_EXCERPT_
Segment Open

The data for this study come in the form of a comma-separated-value file compressed via the bzip2 algorithm to reduce its size.
Our first priority at this stage of data processing is to read and load the basic data.
library(knitr)
opts_chunk$set(echo=TRUE, results='hide',fig.align='center')
library(dplyr)
##
## Attaching package: 'dplyr'
##
## The following objects are masked from 'package:stats':
##
## filter, lag
##
## The following objects are masked from 'package:base':
##
## intersect, setdiff, setequal, union
library(ggplot2)
## Warning: package 'ggplot2' was built under R version 3.2.3
fileUrl<-"https://d396qusza40orc.cloudfront.net/repdata%2Fdata%2FStormData.csv.bz2"
download.file(fileUrl, destfile='./stormData.csv.bz2',method='curl')
stormData <- read.csv("./stormData.csv.bz2", header = TRUE)
Let us verify if the magnitude and thoroughness of data collection justifies using the whole time series in the present study.
dataFrequency<-as.numeric(format(as.Date(stormData[,"BGN_DATE"],format = "%m/%d/%Y %H:%M:%S"),"%Y"))
The following table of frequency of data collection by year indicates that for each decade since 1950, the data collection has dramatically increased in numbers of observations.
library(xtable)
a<-as.matrix((table(dataFrequency)[c(1,12,22,32,42,52,62)]))
print(xtable(a),type="html")
| x | |
|---|---|
| 1950 | 223 |
| 1961 | 2246 |
| 1971 | 3471 |
| 1981 | 4517 |
| 1991 | 12522 |
| 2001 | 34962 |
| 2011 | 62174 |
Since 2011 was, in the available data set, the year with the highest number of observations, the following arbitrary threshold of data usage was established: the data of interest to this study would be those pertaining to years when the frequency of data collection was at least greater than 1/6 compared with that of 2011.
library(xtable)
c<-table(dataFrequency)
b<-(c[(c/c[length(c)])>1/6])
Therefore, the above code helped us select the first year of our adopted time series as: 1989.
On such a premise, let us create a data table functional to the analysis of the health-related and economic impacts of weather events across the United States between 1989 and 2011.
library(dplyr)
##
## Attaching package: 'dplyr'
##
## The following objects are masked from 'package:stats':
##
## filter, lag
##
## The following objects are masked from 'package:base':
##
## intersect, setdiff, setequal, union
rows<-filter(stormData,as.numeric(format(as.Date(stormData[,"BGN_DATE"],format = "%m/%d/%Y %H:%M:%S"),"%Y"))==c(1989:2011))
## Warning in as.numeric(format(as.Date(structure(list(STATE__ = c(1, 1, 1, :
## longer object length is not a multiple of shorter object length
myStormData<-select(rows,c(EVTYPE,FATALITIES,INJURIES,PROPDMG,PROPDMGEXP,CROPDMG,CROPDMGEXP))
myStormData<-tbl_df(myStormData)

Segment Closed

_TASK REQUIREMENTS_
- A) Reproduce everything in the storm data analysis from "## Warning: package" down to "a<-as.matrix((table(dataFrequency)[c(1,12,22,32,42,52,62)]))".
- B) Translate this sentence from the storm data analysis into French: "Our first priority at this stage of data processing is to read and load the basic data."

_DATA SUPPLIED_
Segment Open

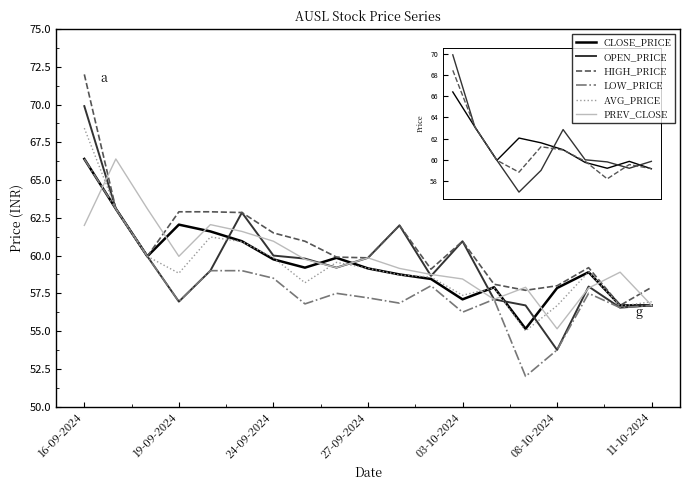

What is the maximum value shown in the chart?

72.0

Segment Closed
Segment Open

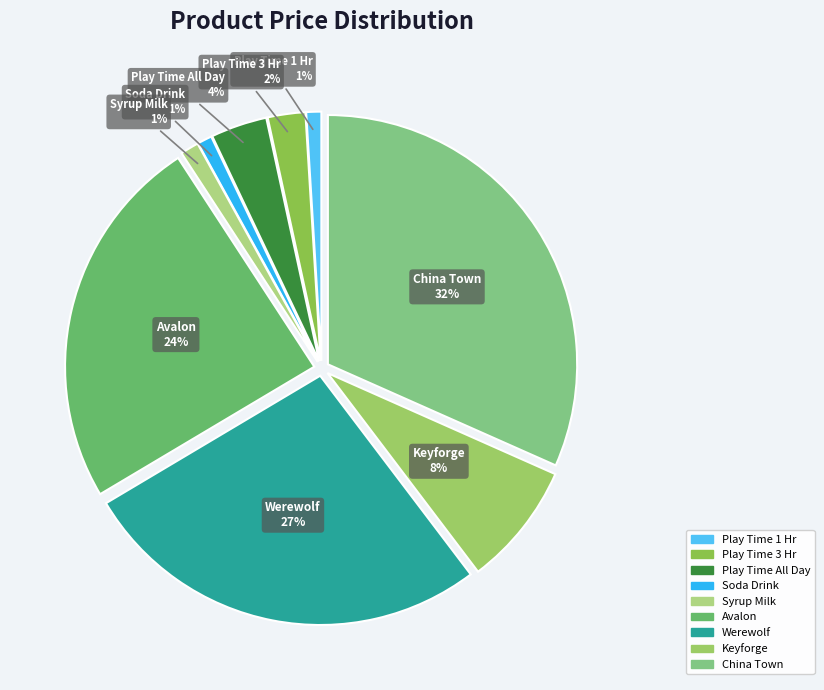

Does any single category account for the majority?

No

Segment Closed

_SET OF ANSWERS_
- A)
## Warning: package 'ggplot2' was built under R version 3.2.3
fileUrl<-"https://d396qusza40orc.cloudfront.net/repdata%2Fdata%2FStormData.csv.bz2"
download.file(fileUrl, destfile='./stormData.csv.bz2',method='curl')
stormData <- read.csv("./stormData.csv.bz2", header = TRUE)
Let us verify if the magnitude and thoroughness of data collection justifies using the whole time series in the present study.
dataFrequency<-as.numeric(format(as.Date(stormData[,"BGN_DATE"],format = "%m/%d/%Y %H:%M:%S"),"%Y"))
The following table of frequency of data collection by year indicates that for each decade since 1950, the data collection has dramatically increased in numbers of observations.
library(xtable)
a<-as.matrix((table(dataFrequency)[c(1,12,22,32,42,52,62)]))

- B) Notre première priorité à ce stade du traitement des données est de lire et de charger les données de base.